On April 1, 1985, the National Collegiate Athletic Association (NCAA) men’s basketball championship was played between Georgetown and Villanova, at Rupp Arena in Lexington, Kentucky. Georgetown with a 30-3 won loss record, was heavily favored over Villanova, 25-10.

I was living in dreary, culturally void Mt. Pleasant, Michigan, teaching at Central Michigan University. The Jewish faculty had invited the controversial, Austrian born psychoanalyst Bruno Bettleheim to campus. The evening of the NCAA championships, there was a reception for him at a faculty member’s home, and now I seemingly had to choose between Bruno and basketball.
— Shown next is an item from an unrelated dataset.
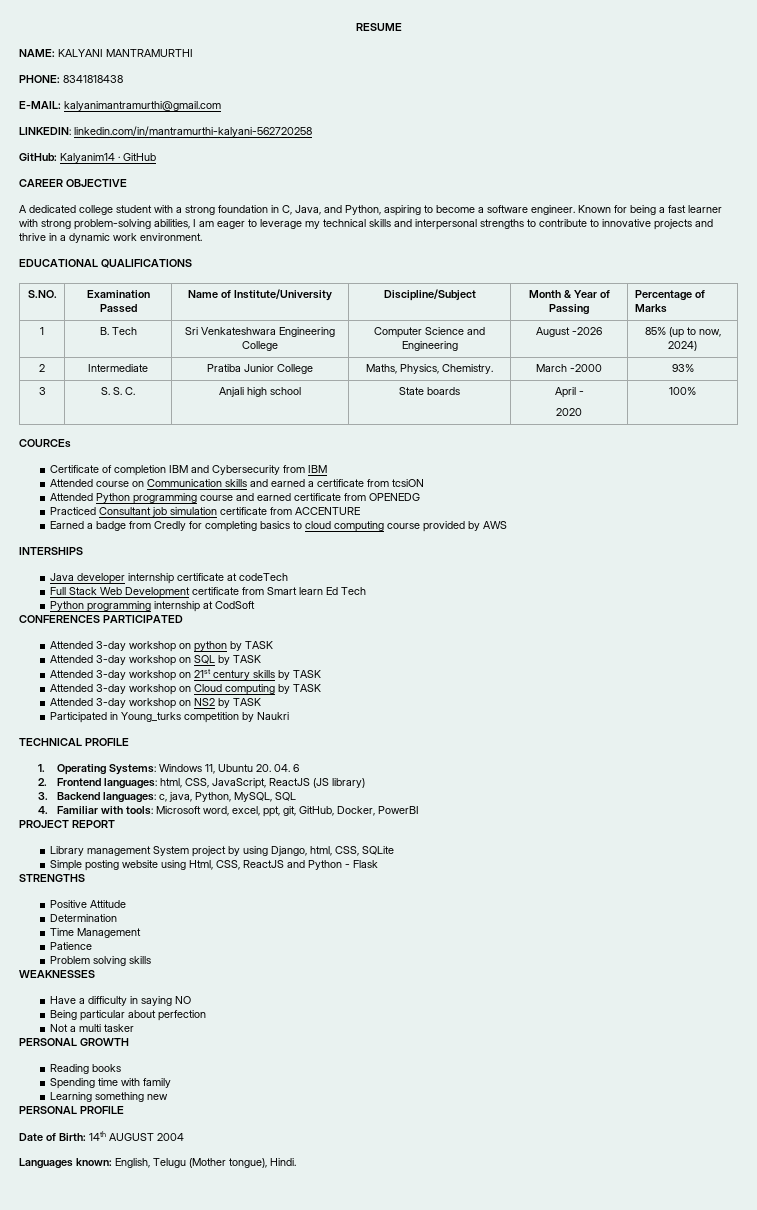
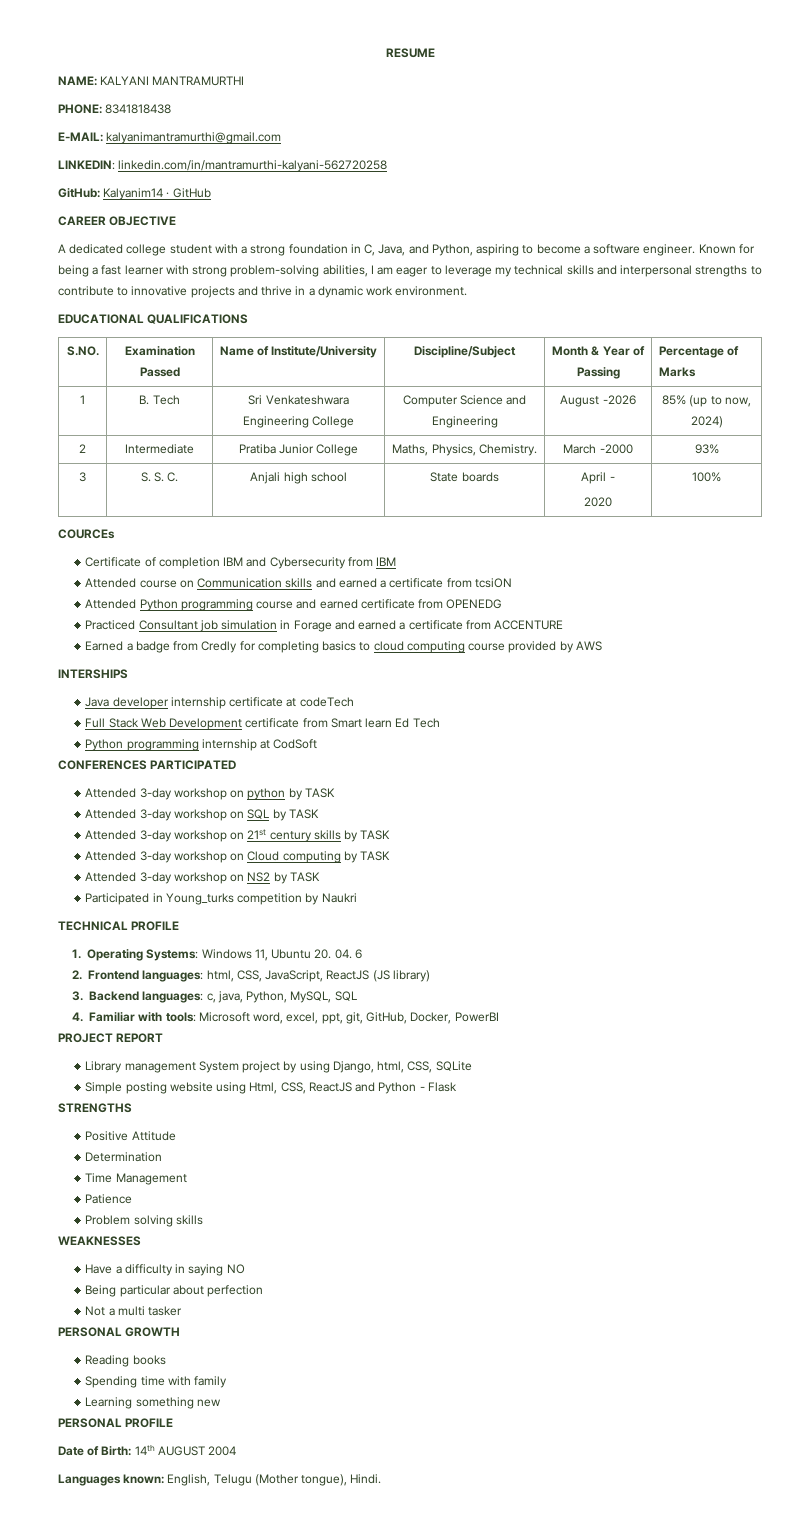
(217, 511) none -> [280,620,406,632] in Forage and earned a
The 81-year-old Bettelheim had written several books, and I had just finished reading his “Children of the Dream,” on raising children on a kibbutz, and wanted to discuss parts of the book with him. But I couldn’t talk with him and watch basketball at the same time.

Or could I?

While a cadre of admiring professors gathered around him in the living room, I found a television set in the den and turned it on to the exciting game. I drifted from Bruno to basketball, slipping in and out of both rooms, and although I couldn’t engage in a meaningful conversation with the self-esteemed man, I did enjoy the basketball game that ended with Villanova upsetting Georgetown 66 to 64 before 23,124 avid fans.

It seems that when there is a clash between culture and basketball, if there is any chance to do so, I will choose to follow the bouncing ball.